TheTimesTribune.com, Corbin, KY

State News

December 19, 2012

Judge hears arguments in regional jail lawsuit

CORBIN — By RONNIE ELLIS / CNHI News Service

FRANKFORT -  A Franklin Circuit Court judge will decide whether an inter-local agreement between Boyd and Carter counties to pursue a regional jail is simply a way to divest the jailers in those counties of their constitutional duties.

A Kentucky law enacted in 1994 allows multiple counties to operate a regional jail collaboratively with an administrator and a regional jail authority board representing the participating counties and the jailers from those counties. Because the jailer is a constitutional office, it cannot be eliminated, although the duties of the office can be prescribed to include things other than administering jail operations.

But it is not clear if the law allows two counties to operate their existing jails under the management of a regional jail authority.

Jim Deckard, the attorney representing the Kentucky Jailers Association in a lawsuit challenging the legality of the agreement between Boyd and Carter counties, told Judge Phillip Shepherd at Monday’s hearing that the agreement is “the first instance of a regional jail authority seeking to operate two jails in two counties.”

Shepherd asked Deckard and Scott White, attorney for the two counties, precisely what problem the counties wish to address or alleviate through a regional jail authority.

Deckard responded that his clients see no problem the arrangement would solve and in fact, he said, it would cost Carter County an $800,000-a-year contract with the federal government to house federal prisoners, citing a U.S. Marshals Service letter stating the contract would be in jeopardy.

“We believe this is a political dispute between the county judge and the county jailer,” Deckard told Shepherd.

Carter County Judge-Executive Charles Wallace, who along with Boyd County Judge-Executive William “Bud” Stevens attended the hearing, said afterward he’d “seen no such letter” from the Marshals Service or anyone else.

But Carter County Jailer R.W. Boggs said the letter was addressed to him, Wallace and Carter County Fiscal Court and had been discussed in open fiscal court meetings.

White told Shepherd there really isn’t anything for the court to decide, that the inter-local agreement at this point presumes nothing other than the two counties wish to secure state approval to pursue the concept of a regional jail, and, until it determines how to do that, to continue operating the two county jails.

(The state Department of Local Government must approve such agreements for regional jails but in this case DLG has suspended its review pending Shepherd’s ruling.)

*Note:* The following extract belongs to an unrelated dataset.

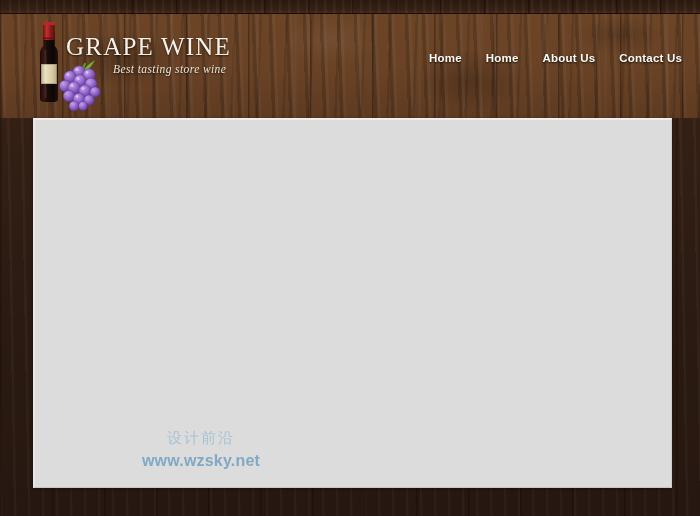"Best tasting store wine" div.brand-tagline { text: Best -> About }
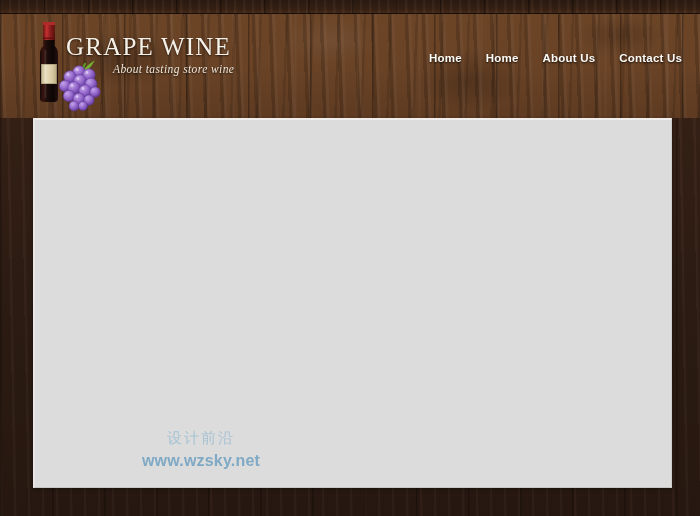"设计前沿" .watermark-cn { font-size: 15px -> 11px }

“There is no actual controversy between the two parties,” White told Shepherd. “The judge-executives found it in the best interests of their constituents to enter into this agreement. It is a political question rather than a justiciable question.”

“Your point is that until the authority is operating, there is nothing known about what will be done with the Carter or Boyd county jails?” Shepherd asked White, who answered: “Exactly.”

Deckard argued the 1994 statute presumes the multiple counties would operate one regional jail, though it doesn’t specifically say that.

Shepherd said it is logical to assume the law’s “purpose is to consolidate.” Boyd County, he said, could send its prisoners to be housed in Carter County’s jail through a different inter-local agreement without a regional jail authority, an arrangement that exists between several counties in Kentucky.

White conceded that option existed, but said he sw nothing in the 1994 law that would “oblige us to shut down facilities,” meaning it does not prohibit a regional jail authority from operating the two jails.

Shepherd said the statute isn’t designed to “allow counties to circumnavigate local jailer authority simply to divest the jailer of his constitutional authority.”

Deckard said afterward he believes that is, in fact, the purpose of the agreement because Wallace and Boggs are at odds. Boggs agreed.

“I’ve said from the beginning this is nothing but a political power grab,” said Boggs, a registered Republican. He said Wallace, a Democrat, would like to “get rid of a lot of people, especially me.”

Both Wallace and Stevens denied any political motive in seeking the inter-local agreement or a regional jail authority.

Shepherd said the unusual circumstances in this case present “a difficult question but I’ll do my best to plow through it and give you an order on it.”

He did not specify a timeline for issuing the order.